Note that for the early spent output heuristic we index it to Bitcoin which it was originally designed for – so we cull outputs spent again within 4 blocks for Bitcoin, which is equivalent to 16 blocks for Litecoin and 40 blocks for Dogecoin.

We chose not to use the “non-obvious change” heuristic (Meiklejohn et al 2013) – in which outputs are culled if they are cycled back into originating addresses after several hops. The reason for this is that it required the manual removal of false positives.

Picking appropriate heuristics to subtract “non-economic volume” is a delicate balance between accuracy and false-positives. We want to isolate traffic which is clearly meaningful without being too aggressive in removing valid transactions. Unfortunately some of the more interesting heuristics ran the risk of identifying many false positives which would have had to be added back in.

We want scalable processes, not highly idiosyncratic ones. If we can identify methods which suit our desired tradeoff subsequently, we will add them in.

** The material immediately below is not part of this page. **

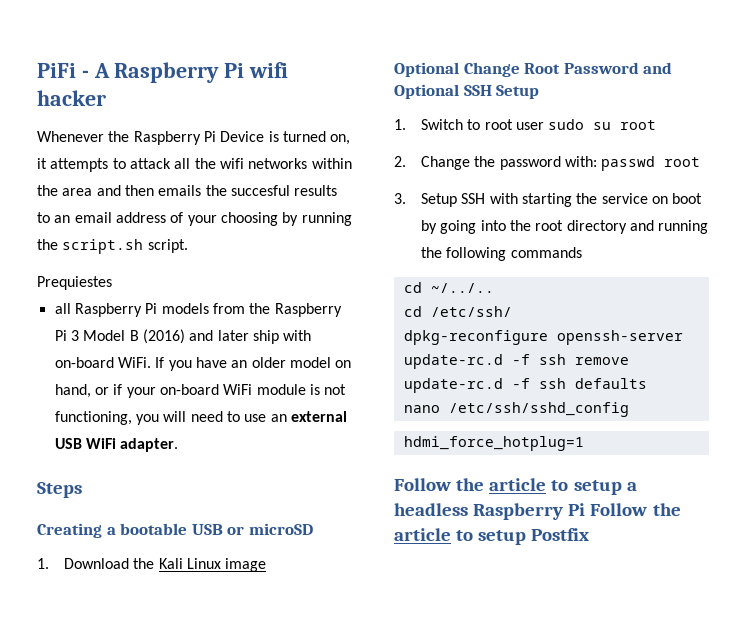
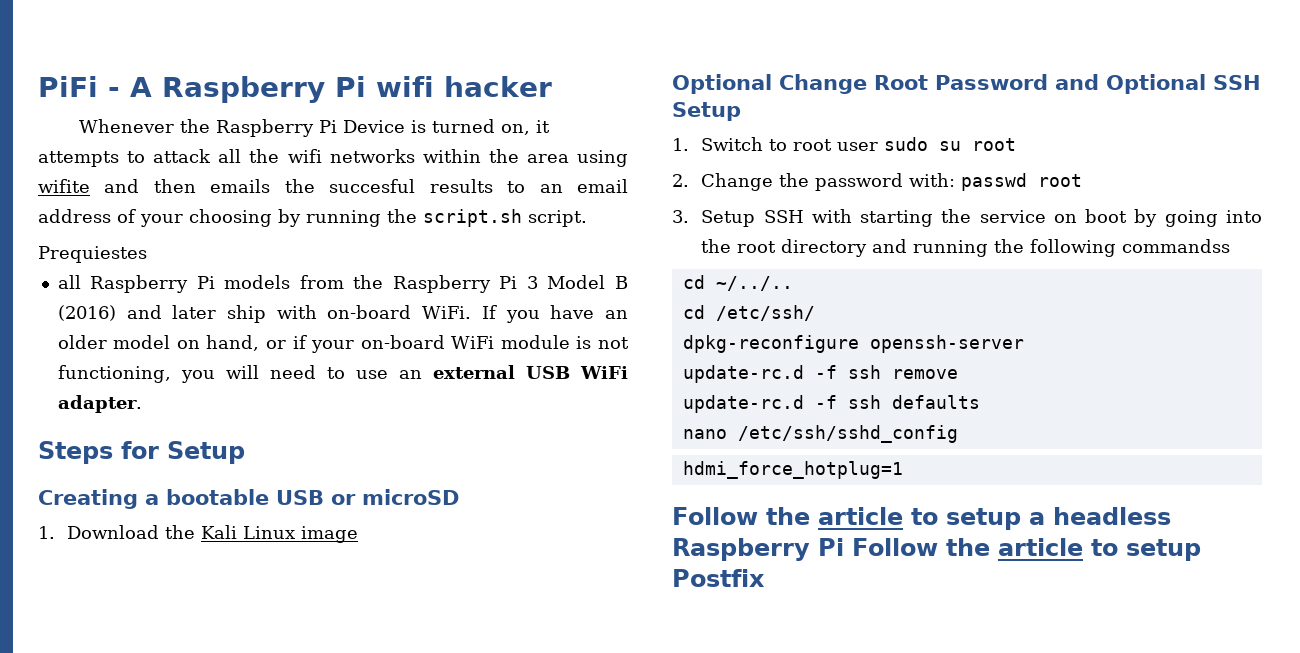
(93, 192) none -> [577,150,629,167] [38,179,90,193] using wifite
(82, 490) none -> [121,441,245,464] for Setup
[510,247,582,258] commands -> [1122,239,1231,253] commandss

We’re very pleased with our initial efforts here and our output culling has a meaningful effect on volume. We will continue to refine our methods and are considering adding in additional heuristics.

Our Ethereum methodology

We have done two things with our Ethereum estimates, one which increases the economic volume and one which decreases it. The first thing we’ve done is add indirect transfers of ETH to the ETH transaction volume figures. That will increase both the ‘raw’ and ‘adjusted’ figures (slightly). The second is tackling the issue of the Ethereum mixer.

It is well established that Ethereum has hosted a colossal mixer for large portions of the last 18 months. This was first established by cyber.fund and subsequently by bloxy.info. We had run into long transaction chains on etherscan and decided to repeat the analysis and determine the existence of the mixer.

Since Ethereum is an account-based system, not a UTXO system, the UTXO heuristic’s don’t apply. However, Ethereum is also a ripe candidate for the culling of non-economic volume due to the prevalence of this mixer and its influence on the chain.
The mixer detection methodology was fairly well documented previously but we will briefly detail our efforts here. First, we parsed the entire Ethereum chain and SQL-ized it (that’s the first step in virtually any blockchain analysis). Then we identified all “one-time addresses” – addresses for which the first ever and last ever transaction was less than one day. Then we built a graph where one-time addresses are vertices, and two vertices have an edge if there is a transaction between two addresses. We found that the largest connected component of the graph had 96.7% of all one-time addresses and 97% of all the volume flowing through one-time addresses.

We then assume that the connected component is the mixer and arrive at figures for the mixer which are virtually identical to the figures found by bloxy and cyber fund.

Thus, our adjusted volume (USD) figures for Ethereum are those in which the mixer is absent. They are dramatically different from the unadjusted figures.

We will follow up with a longer post addressing our mixer methodology in depth but we are comfortable saying the following:

  • we have sanity-checked the mixer transactions and do not think we are mistaking normal transactional activity for mixer volume; these transactions are highly idiosyncratic
  • we do not think this is an unintentional artifact of Ethereum; this appears deliberate

Regarding the use of the ‘mixer’ nomenclature – we are not alleging that this is linked to any illegal activity or money-laundering; but it does look like a deliberate effort to mix coins and obfuscate their origin and destination. We are using the term neutrally – you could call it a stirrer or blender if you want.

To conclude, our raw estimates include the impact of the mixer, and our adjusted estimates remove the mixer volume. We believe the adjusted estimates are more meaningful from an economic perspective.

We’re pleased to offer better estimates for economic volume for both UTXO chains and Ethereum, and we will keep refining our adjustments and broadening their scope in the coming weeks and months.